By Timothy Aeppel 
   Of THE WALL STREET JOURNAL 
 

Cummins Inc. (CMI) reported better-than-expected third quarter results but warned that 2010 would remain a difficult year for the diesel-engine maker, especially in the advanced economies of North America and Europe.

"We expect next year, especially the first six months, to be even more challenging than this year," Chief Executive Tim Solso said.

(This story and related background material will be available on The Wall Street Journal Web site, wsj.com.)

Cummins expects strong growth in developing markets such as China, India and Brazil, but this will not be enough to offset headwinds it faces in those big developed markets. Cummins is a major producer of truck engines, a market where the company said it expects to see U.S. demand fall 75% in the first half of next year, compared with the second half of 2009.

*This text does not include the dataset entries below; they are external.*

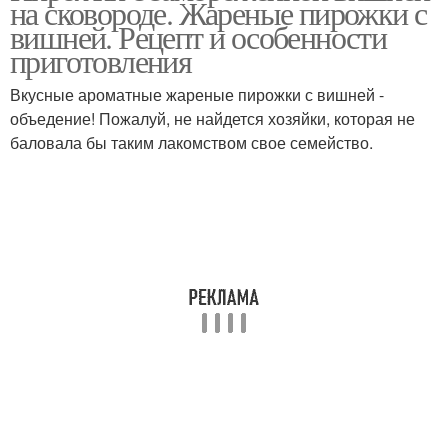
на сковороде. Жареные пирожки с
вишней. Рецепт и особенности
приготовления
Вкусные ароматные жареные пирожки с вишней -
объедение! Пожалуй, не найдется хозяйки, которая не
баловала бы таким лакомством свое семейство.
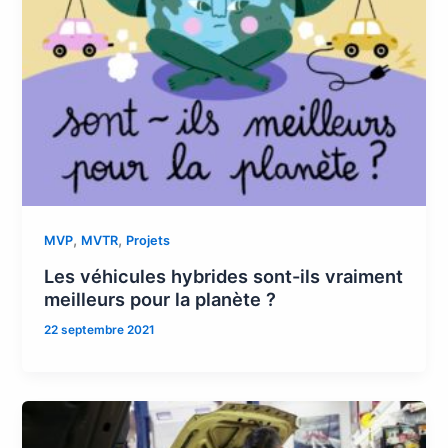
,
,
MVP
MVTR
Projets
Les véhicules hybrides sont-ils vraiment
meilleurs pour la planète ?
22 septembre 2021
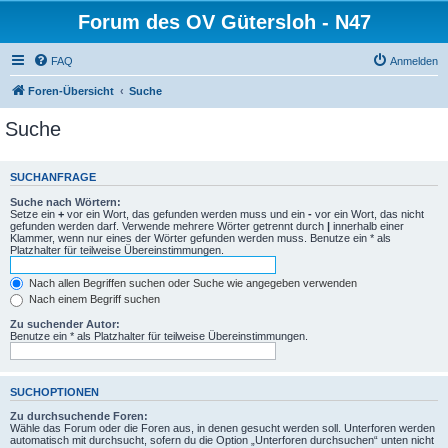
Forum des OV Gütersloh - N47
FAQ
Anmelden
Foren-Übersicht
Suche
Suche
SUCHANFRAGE
Suche nach Wörtern:
Setze ein
+
vor ein Wort, das gefunden werden muss und ein
-
vor ein Wort, das nicht
gefunden werden darf. Verwende mehrere Wörter getrennt durch
|
innerhalb einer
Klammer, wenn nur eines der Wörter gefunden werden muss. Benutze ein * als
Platzhalter für teilweise Übereinstimmungen.
Nach allen Begriffen suchen oder Suche wie angegeben verwenden
Nach einem Begriff suchen
Zu suchender Autor:
Benutze ein * als Platzhalter für teilweise Übereinstimmungen.
SUCHOPTIONEN
Zu durchsuchende Foren:
Wähle das Forum oder die Foren aus, in denen gesucht werden soll. Unterforen werden
automatisch mit durchsucht, sofern du die Option „Unterforen durchsuchen“ unten nicht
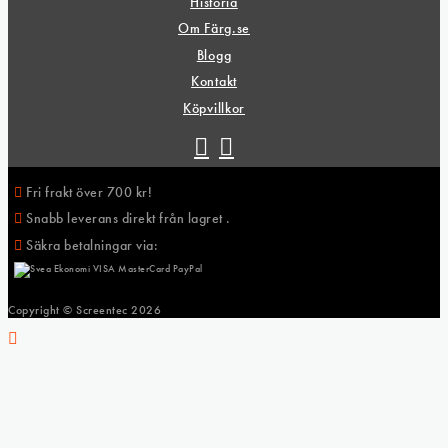
Historia
Om Färg.se
Blogg
Kontakt
Köpvillkor
Fri frakt över 700 kr!
Snabb leverans direkt från lagret .
Säkra betalningar via:
Copyright © Screentec
2026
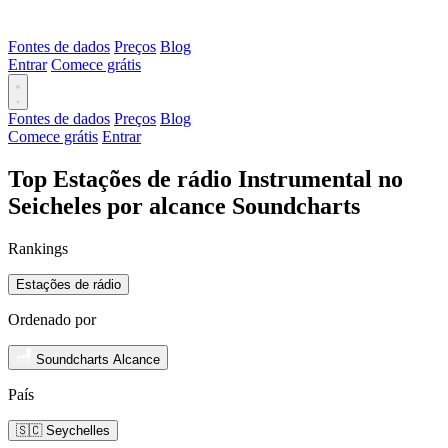
Fontes de dados
Preços
Blog
Entrar
Comece grátis
Fontes de dados
Preços
Blog
Comece grátis
Entrar
Top Estações de rádio Instrumental no
Seicheles por alcance Soundcharts
Rankings
Estações de rádio
Ordenado por
Soundcharts Alcance
País
🇸🇨 Seychelles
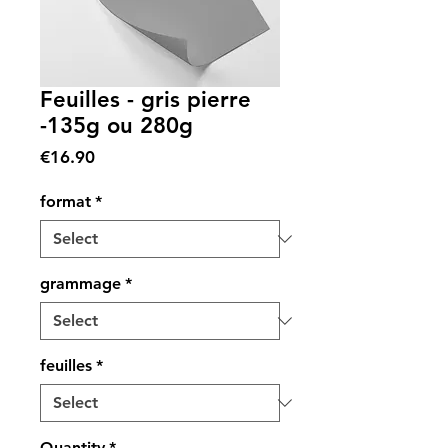
Feuilles - gris pierre
-135g ou 280g
Price
€16.90
format
*
grammage
*
feuilles
*
Quantity
*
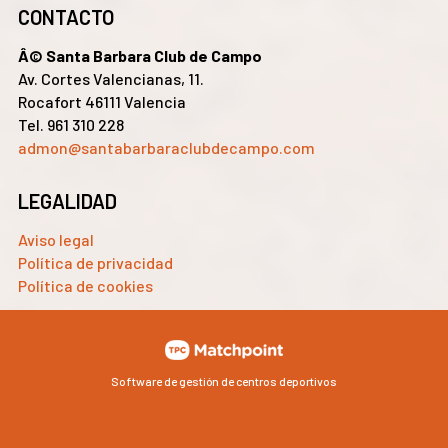
CONTACTO
Â© Santa Barbara Club de Campo
Av. Cortes Valencianas, 11.
Rocafort 46111 Valencia
Tel. 961 310 228
admon@santabarbaraclubdecampo.com
LEGALIDAD
Aviso legal
Política de privacidad
Política de cookies
Software de gestión de centros deportivos
Las cookies de este sitio web se usan para personalizar el
contenido y los anuncios, ofrecer funciones de redes sociales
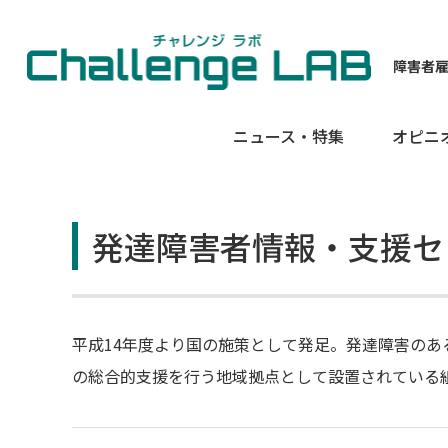
障害者
ニュース・特集
オピニ
発達障害者情報・支援セ
平成14年度より国の施策として発足。発達障害の
の総合的支援を行う地域拠点として設置されている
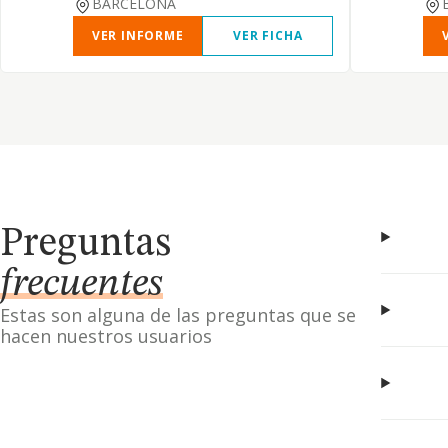
BARCELONA
VER INFORME
VER FICHA
Preguntas
frecuentes
Estas son alguna de las preguntas que se
hacen nuestros usuarios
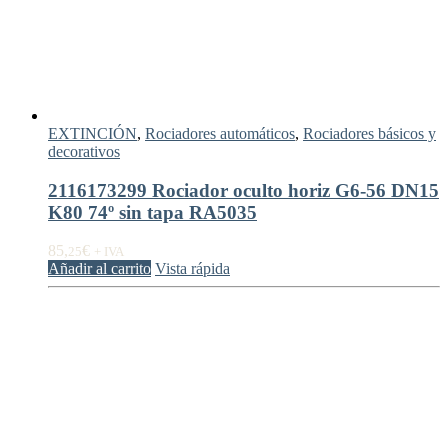
EXTINCIÓN
,
Rociadores automáticos
,
Rociadores básicos y
decorativos
2116173299 Rociador oculto horiz G6-56 DN15
K80 74º sin tapa RA5035
85,
€
25
+ IVA
Añadir al carrito
Vista rápida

U.S. truck sales are being impacted by new clean-air rules, which are causing a rush of sales this year by buyers trying to avoid the higher-priced cleaner engines that go on the market at the start of next year.

The company said it believes the third quarter marked the low point for its power-generation business, which makes generators used in applications such as construction sites and in recreational vehicles. That business fell sharply this year as customers used inventories rather than buying new machines. Order rates going up in India and China in particular, the company said.

"But we don't think Q1 or Q2 (2010) will be great for power generation, because the U.S. and Europe will be down year over year," said Tim Linebarger, the company's chief operating officer.